Work instruction
If a line comes after the one containing "[35:15] MOCKERY. –", leave it out; copy every line before it, and that line too, exactly as written, starting from the first line of the entries.

Records shown
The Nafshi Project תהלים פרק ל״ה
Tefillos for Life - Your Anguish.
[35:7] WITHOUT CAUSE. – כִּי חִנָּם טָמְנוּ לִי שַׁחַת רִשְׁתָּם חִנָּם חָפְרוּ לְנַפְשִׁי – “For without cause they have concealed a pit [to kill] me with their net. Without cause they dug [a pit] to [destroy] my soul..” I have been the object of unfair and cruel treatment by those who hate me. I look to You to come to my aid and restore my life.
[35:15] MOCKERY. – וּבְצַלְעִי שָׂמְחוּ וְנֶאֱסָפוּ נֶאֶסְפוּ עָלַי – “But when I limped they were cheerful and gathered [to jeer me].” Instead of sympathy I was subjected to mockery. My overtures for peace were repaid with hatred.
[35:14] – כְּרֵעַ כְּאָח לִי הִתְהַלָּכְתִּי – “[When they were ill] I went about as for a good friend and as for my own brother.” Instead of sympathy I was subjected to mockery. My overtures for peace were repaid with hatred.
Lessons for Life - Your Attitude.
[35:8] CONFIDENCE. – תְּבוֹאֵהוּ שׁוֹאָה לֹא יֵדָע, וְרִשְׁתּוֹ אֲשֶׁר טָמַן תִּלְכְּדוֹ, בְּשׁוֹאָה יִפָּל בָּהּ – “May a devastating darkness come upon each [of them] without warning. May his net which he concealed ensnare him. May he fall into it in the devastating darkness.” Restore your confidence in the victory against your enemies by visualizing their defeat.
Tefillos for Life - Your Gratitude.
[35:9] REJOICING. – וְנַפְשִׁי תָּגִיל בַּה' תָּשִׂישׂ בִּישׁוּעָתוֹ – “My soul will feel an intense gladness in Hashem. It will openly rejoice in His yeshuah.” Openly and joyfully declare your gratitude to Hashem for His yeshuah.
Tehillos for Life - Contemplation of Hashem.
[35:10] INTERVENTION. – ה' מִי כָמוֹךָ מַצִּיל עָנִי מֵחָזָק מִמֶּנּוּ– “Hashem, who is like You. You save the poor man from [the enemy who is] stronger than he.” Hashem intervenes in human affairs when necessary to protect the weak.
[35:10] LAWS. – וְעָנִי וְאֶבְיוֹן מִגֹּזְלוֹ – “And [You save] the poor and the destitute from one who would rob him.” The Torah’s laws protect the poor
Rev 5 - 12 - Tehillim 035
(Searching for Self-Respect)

Output
The Nafshi Project תהלים פרק ל״ה
Tefillos for Life - Your Anguish.
[35:7] WITHOUT CAUSE. – כִּי חִנָּם טָמְנוּ לִי שַׁחַת רִשְׁתָּם חִנָּם חָפְרוּ לְנַפְשִׁי – “For without cause they have concealed a pit [to kill] me with their net. Without cause they dug [a pit] to [destroy] my soul..” I have been the object of unfair and cruel treatment by those who hate me. I look to You to come to my aid and restore my life.
[35:15] MOCKERY. – וּבְצַלְעִי שָׂמְחוּ וְנֶאֱסָפוּ נֶאֶסְפוּ עָלַי – “But when I limped they were cheerful and gathered [to jeer me].” Instead of sympathy I was subjected to mockery. My overtures for peace were repaid with hatred.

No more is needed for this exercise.